No HC 84.078/MG, o STF considerou impossível que se executasse a pena antes do trânsito em julgado da sentença condenatória, admitindo o encarceramento apenas se verificada a necessidade de que isso ocorresse por meio de cautelar (prisão preventiva). À época, asseverou o tribunal, para além do princípio da presunção de inocência, que “A ampla defesa, não se a pode visualizar de modo restrito. Engloba todas as fases processuais, inclusive as recursais de natureza extraordinária. Por isso a execução da sentença após o julgamento do recurso de apelação significa, também, restrição do direito de defesa, caracterizando desequilíbrio entre a pretensão estatal de aplicar a pena e o direito, do acusado, de elidir essa pretensão”.
A Corte Suprema mudou seu posicionamento no julgamento do HC 126.292/SP, depois ratificado no ano de 2016, mais precisamente nas ADCs 43 e 44.
Considerou-se que a prisão após a apreciação de recurso pela segunda instância não desobedece a postulados constitucionais – nem mesmo ao da presunção de inocência – porque, a essa altura, o agente teve plena oportunidade de se defender por meio do devido processo legal desde a primeira instância.
Uma vez julgada a apelação e estabelecida a condenação (situação que gera inclusive a suspensão dos direitos políticos em virtude das disposições da LC nº 135/2010), exaure-se a possibilidade de discutir o fato e a prova, razão pela qual a presunção se inverte. Não é possível, após o pronunciamento do órgão colegiado, que o princípio da presunção de inocência seja utilizado como instrumento para obstar indefinidamente a execução penal. Observou, ainda, que eventual equívoco no julgamento de segunda instância pode ser corrigido por meio de medidas cautelares e o do habeas corpus, expedientes aptos a fazer cessar eventual constrangimento ilegal.
Conclui que a presunção de inocência tem sentido dinâmico, modificando-se conforme se avança a marcha processual. Dessa forma, se no início do processo a presunção pende efetivamente para a inocência, uma vez proferido julgamento em recurso de segunda instância essa presunção passa a ser de não culpa, pois, nessa altura, encerrou-se a análise de questões fáticas e probatórias. Portanto, uma vez que o tribunal (TJ/TRF) tenha considerado bem provados o fato e suas circunstâncias, os recursos constitucionais não abordarão esses aspectos, pois estarão adstritos aos limites que lhe são impostos constitucional e legalmente.
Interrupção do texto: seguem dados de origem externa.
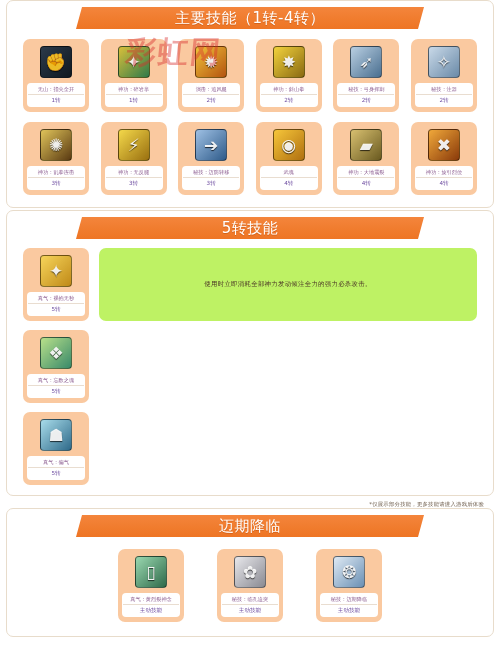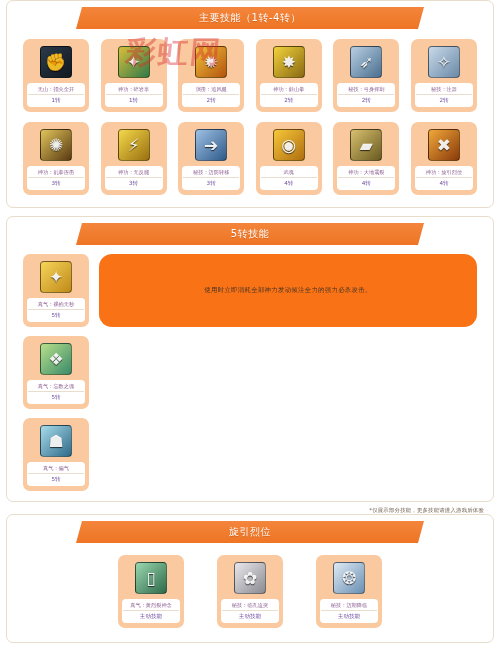--- a/index.html
+++ b/index.html
@@ -42,7 +42,7 @@
     background:linear-gradient(180deg,#f4853c 0%,#f07c2e 55%,#ee7524 100%);
     display:flex;align-items:center;justify-content:center;
     color:#ffffff;
-    font-size:10px;
+    font-size:15px;
     letter-spacing:.5px;
     -webkit-clip-path:polygon(6px 0,100% 0,calc(100% - 6px) 100%,0 100%);
     clip-path:polygon(6px 0,100% 0,calc(100% - 6px) 100%,0 100%);

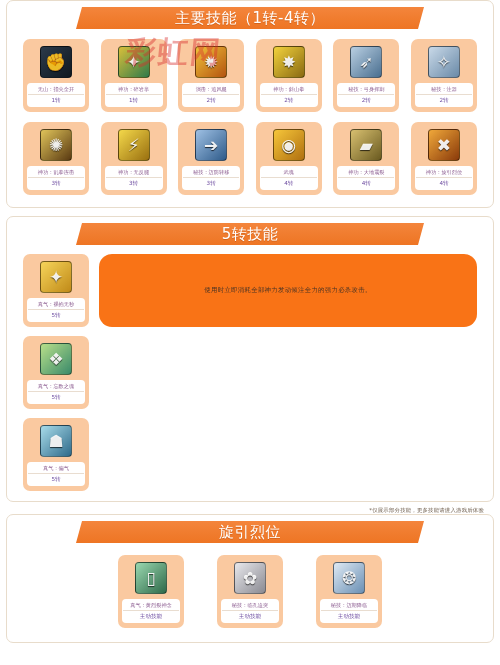--- a/index.html
+++ b/index.html
@@ -27,7 +27,7 @@
     border-radius:7px;
     box-sizing:border-box;
   }
-  .panel + .panel{margin-top:8px;}
+  .panel + .panel{margin-top:2px;}
 
   
   .banner-wrap{

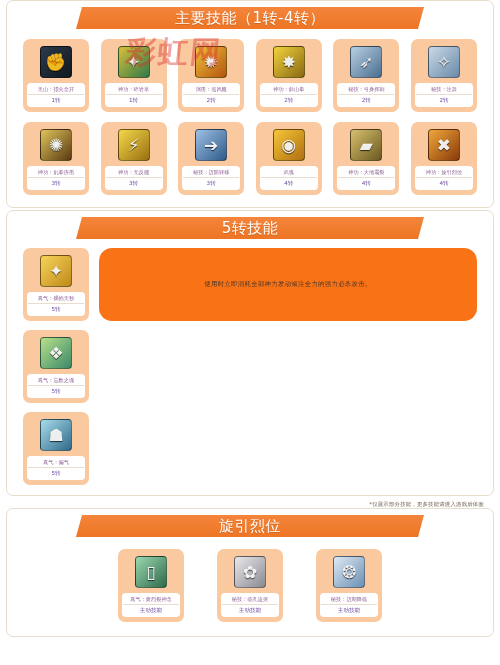--- a/index.html
+++ b/index.html
@@ -131,8 +131,8 @@
   .desc{
     flex:1;
     margin-left:10px;
-    background:#f97316;
-    border-radius:13px;
+    background:#bef264;
+    border-radius:7px;
     display:flex;align-items:center;justify-content:center;
     color:#4a3425;
     font-size:6.4px;

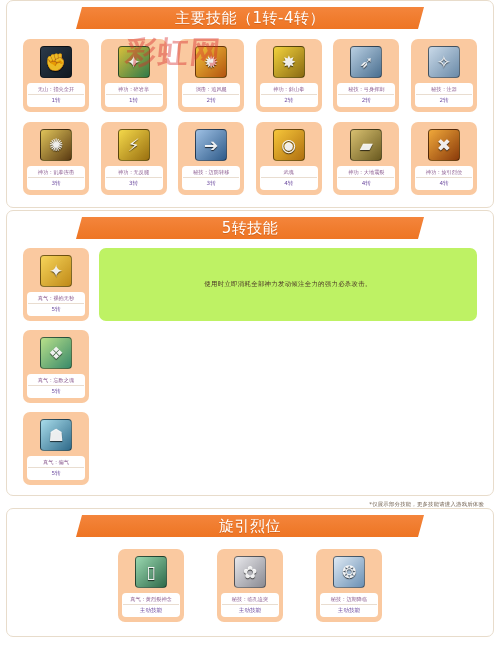--- a/index.html
+++ b/index.html
@@ -347,7 +347,7 @@
   <div class="panel">
     <div class="banner-wrap">
       <div class="banner">
-        <span>旋引烈位</span>
+        <span>迈期降临</span>
       </div>
     </div>
 

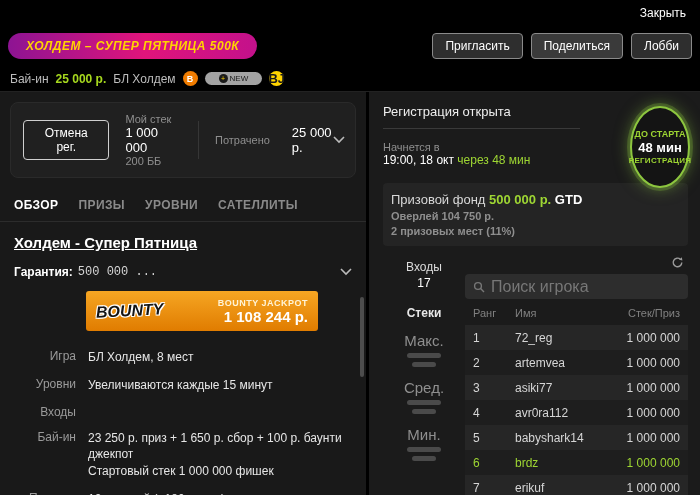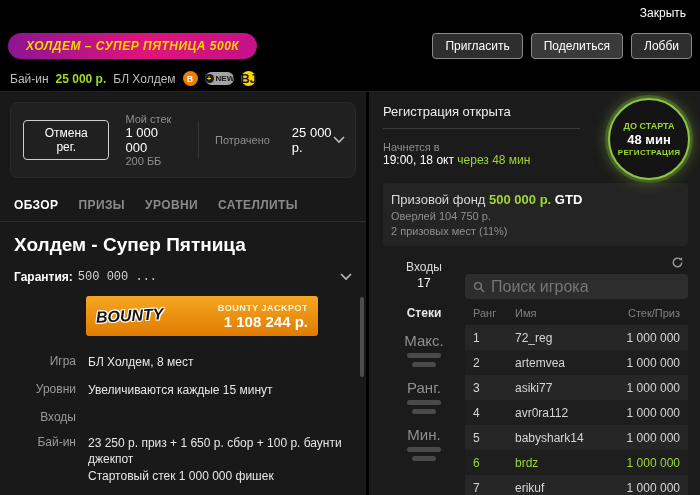--- a/index.html
+++ b/index.html
@@ -29,8 +29,8 @@
   .sh-green { color:#a6d81e; font-size:12px; font-weight:bold; }
   .icon-bounty { width:15px; height:15px; border-radius:50%; background:#f07c00; color:#fff;
                  font-size:9px; font-weight:bold; display:inline-flex; align-items:center; justify-content:center; }
-  .icon-new { background:#a3a3a3; color:#1a1a1a; border-radius:9px; font-size:8px; font-weight:bold;
-              padding:2px 0; display:inline-flex; align-items:center; gap:2px; }
+  .icon-new { background:#a3a3a3; color:#1a1a1a; border-radius:9px; font-size:8px; font-weight:normal;
+              padding:2px 14px; display:inline-flex; align-items:center; gap:2px; }
   .icon-new .plus { width:9px; height:9px; border-radius:50%; background:#1a1a1a; color:#ffd400;
               display:inline-flex; align-items:center; justify-content:center; font-size:7px; }
   .icon-bj  { width:15px; height:15px; border-radius:50%; background:#ffd400; color:#1a1a1a;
Além disso, deve-se refletir a respeito do conceito de trânsito em julgado no processo penal, que o Código de Processo Penal não estabelece e que, parece-nos, não pode ser tomado de empréstimo do Código de Processo Civil. O conceito de trânsito em julgado no processo penal não está relacionado ao esgotamento de todos os recursos, mas ao esgotamento da análise fática, como aliás ocorre em outros países igualmente democráticos em que operam cortes constitucionais – cujos recursos têm efeitos rescisórios – e nos quais é inconcebível que um condenado em segunda instância aguarde o pronunciamento de cortes superiores para iniciar o cumprimento da pena. Não fosse isso o bastante, pressupor, no processo penal, o encerramento de todas as formas recursais tornaria inalcançável o trânsito em julgado porque a revisão criminal está elencada entre os recursos.
Impedir a execução imediata exigindo que se esgotem também os recursos constitucionais impõe diversos efeitos deletérios: a) incentiva a seletividade penal, pois, sabe-se, não são todos que dispõem de condições financeiras para suportar os custos de um processo até tribunais superiores; b) incentiva a proliferação de recursos especiais e extraordinários com intuito meramente protelatório, que inundam os tribunais superiores e que na maior parte das vezes não surtem nenhum efeito a não ser mesmo adiar a execução da pena; c) agrava o descrédito que a sociedade nutre pelo sistema penal, pois veem-se réus autores de crimes muitas vezes gravíssimos permanecerem soltos por anos e anos, estendendo demasiadamente o lapso entre a prática do crime e o cumprimento da pena.
Mesmo diante de tais premissas e argumentos, o TJ/PR, em duas recentes decisões (HCs 1.645.500 e 1.661.123), não seguiu a tese do STF e relativizou a possibilidade de execução provisória da pena após decisão de 2º grau. Nos casos analisados pelo tribunal paranaense, a sentença condenatória trazia expressamente a condição do trânsito em julgado para o início do cumprimento da pena. Na medida em que a sentença condenatória determina a expedição de mandado de prisão e guia de recolhimento para a execução da pena após o trânsito em julgado do processo, e sendo possível recurso aos Tribunais Superiores, inviável a execução provisória, sob pena de constrangimento ilegal.